START Extracted information

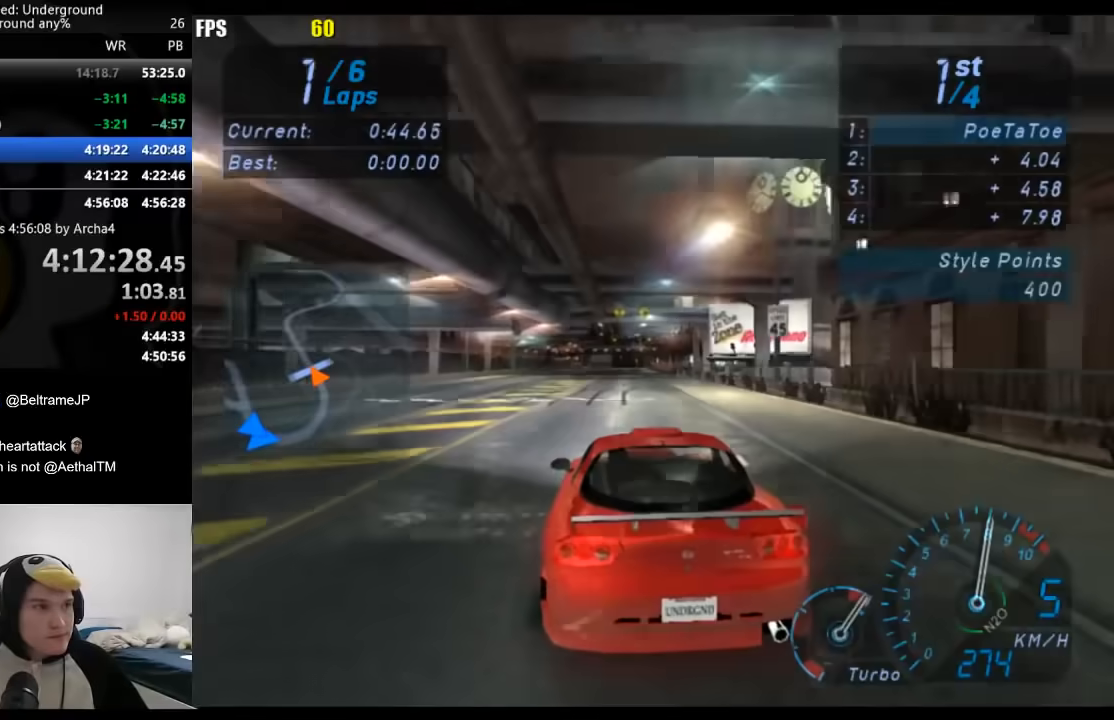
{"buttons": [], "left_stick": "center", "right_stick": "center", "events": [[17, "left_stick", "center"]]}
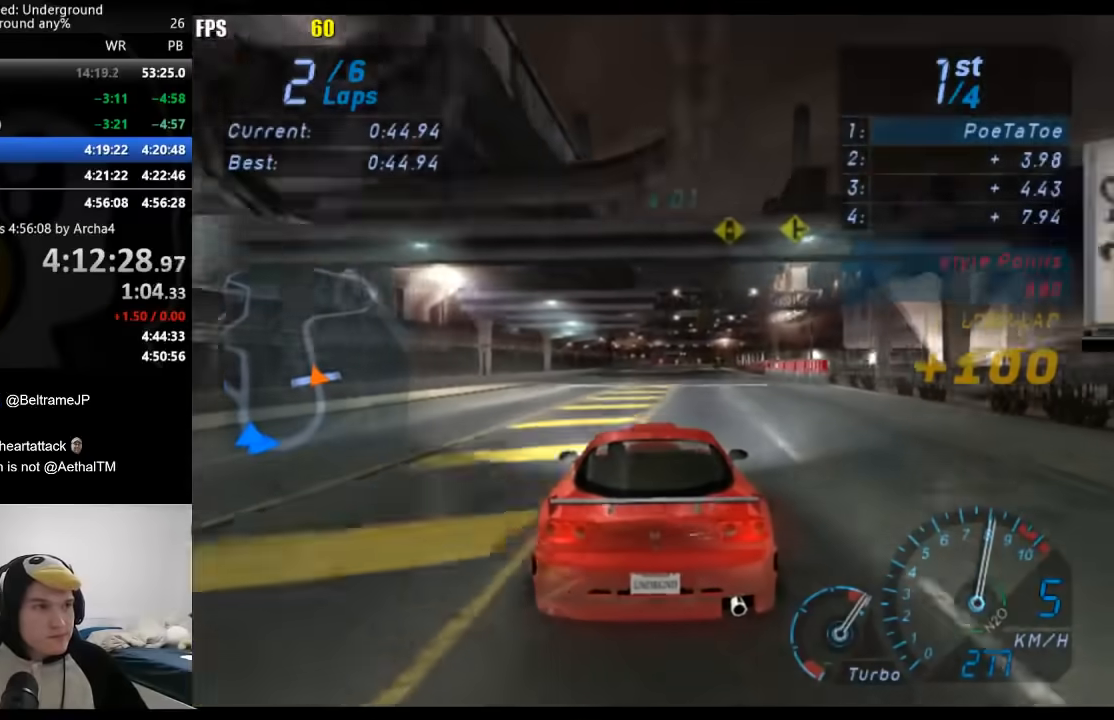
{"buttons": [], "left_stick": "center", "right_stick": "center", "events": []}
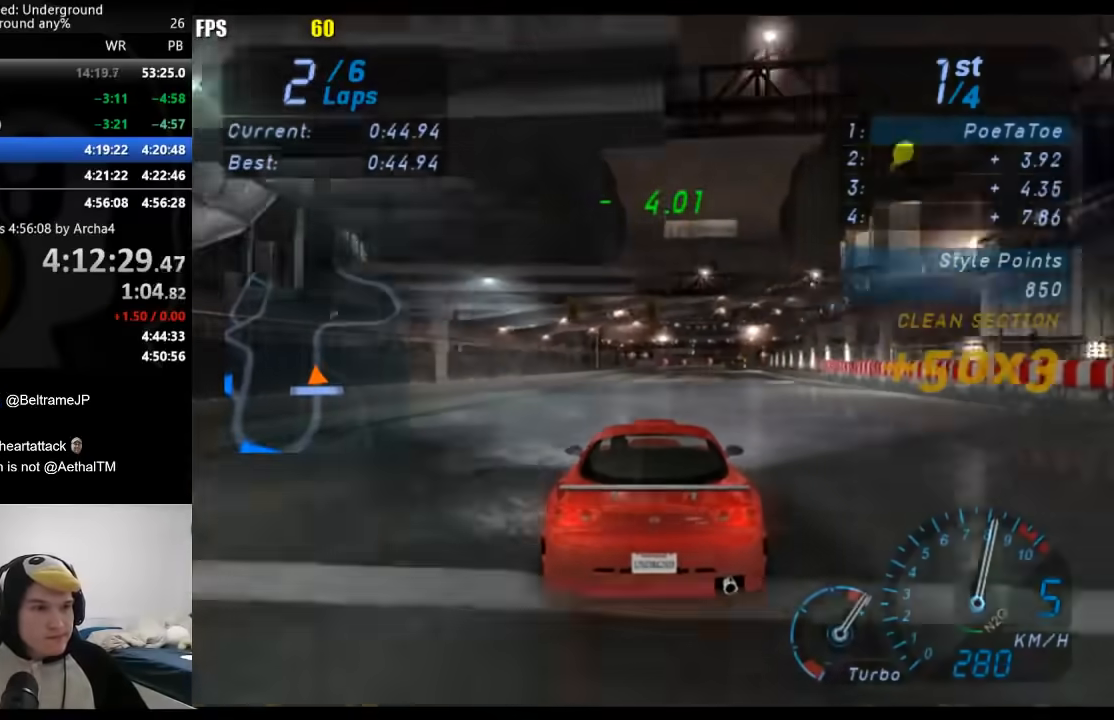
{"buttons": [], "left_stick": "center", "right_stick": "center", "events": [[183, "left_stick", "down-left"], [300, "left_stick", "center"]]}
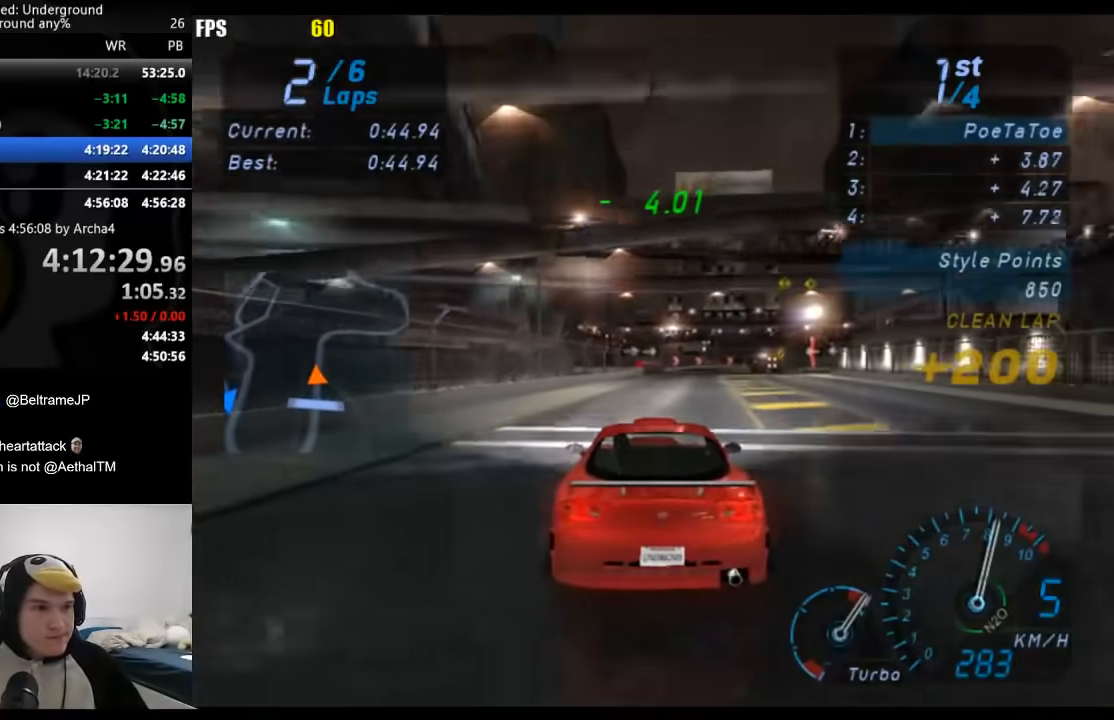
{"buttons": [], "left_stick": "right", "right_stick": "center", "events": [[433, "left_stick", "right"]]}
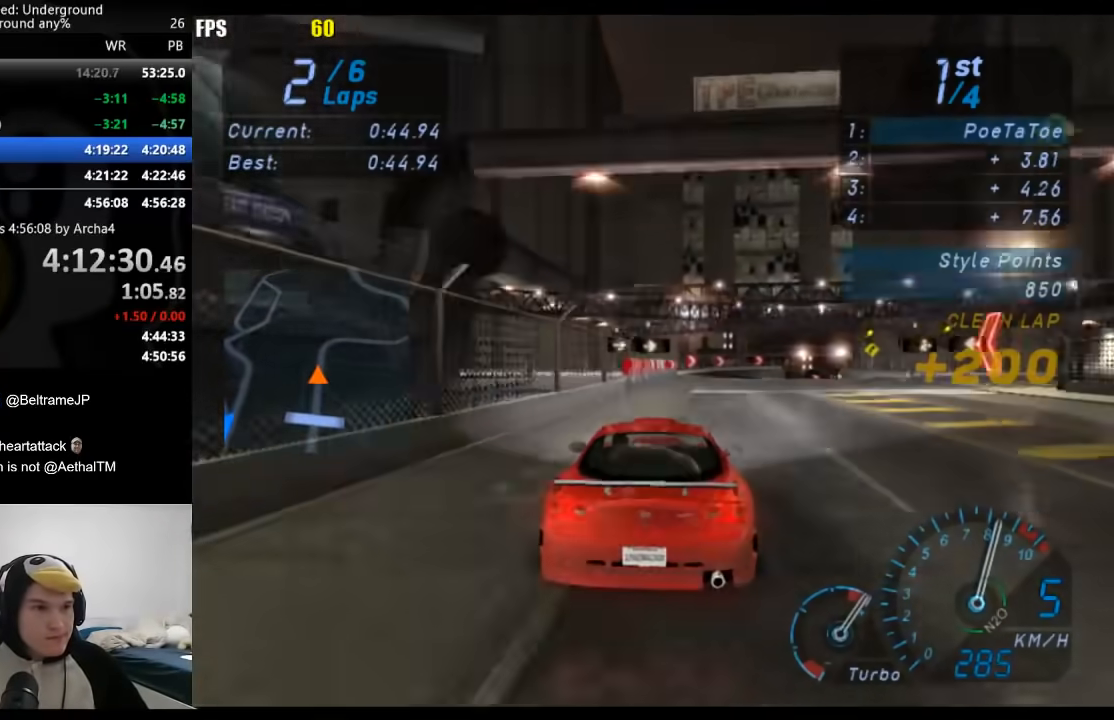
{"buttons": [], "left_stick": "right", "right_stick": "center", "events": [[67, "left_stick", "center"], [267, "left_stick", "right"]]}
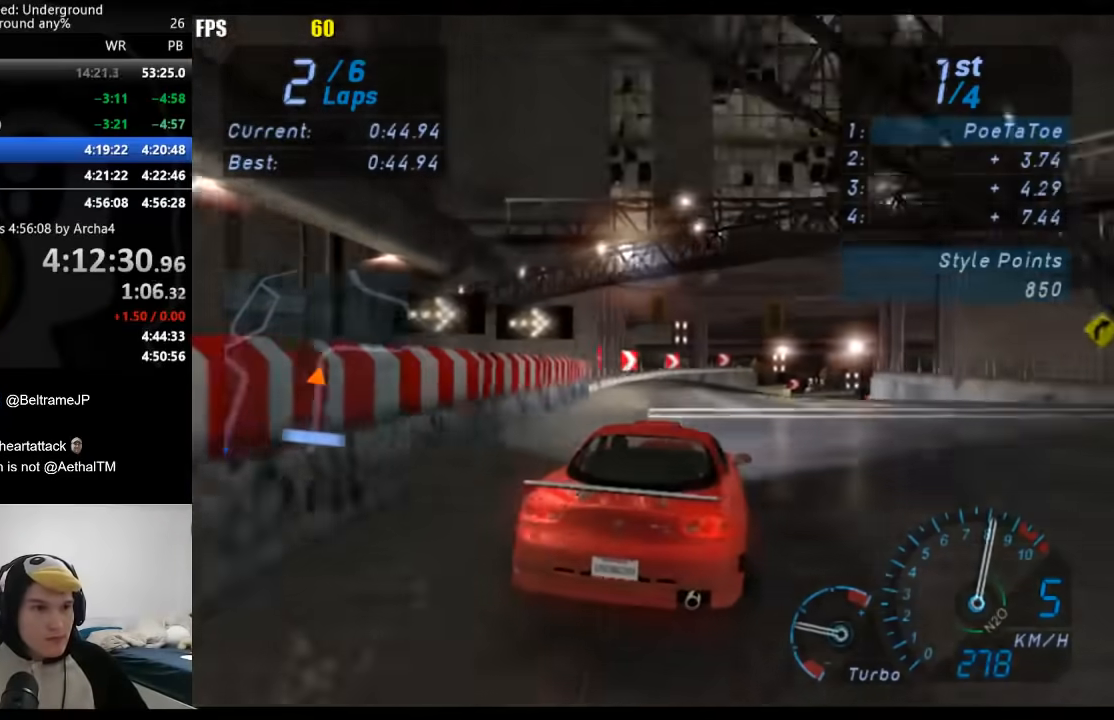
{"buttons": [], "left_stick": "up-right", "right_stick": "center", "events": [[67, "left_stick", "up-right"], [317, "left_stick", "up"], [483, "left_stick", "up-right"]]}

END Extracted information

## Work order
The data above should be repeated in full and exactly, with no pictures carried over.

## Answer section
{"buttons": [], "left_stick": "center", "right_stick": "center", "events": [[17, "left_stick", "center"]]}
{"buttons": [], "left_stick": "center", "right_stick": "center", "events": []}
{"buttons": [], "left_stick": "center", "right_stick": "center", "events": [[183, "left_stick", "down-left"], [300, "left_stick", "center"]]}
{"buttons": [], "left_stick": "right", "right_stick": "center", "events": [[433, "left_stick", "right"]]}
{"buttons": [], "left_stick": "right", "right_stick": "center", "events": [[67, "left_stick", "center"], [267, "left_stick", "right"]]}
{"buttons": [], "left_stick": "up-right", "right_stick": "center", "events": [[67, "left_stick", "up-right"], [317, "left_stick", "up"], [483, "left_stick", "up-right"]]}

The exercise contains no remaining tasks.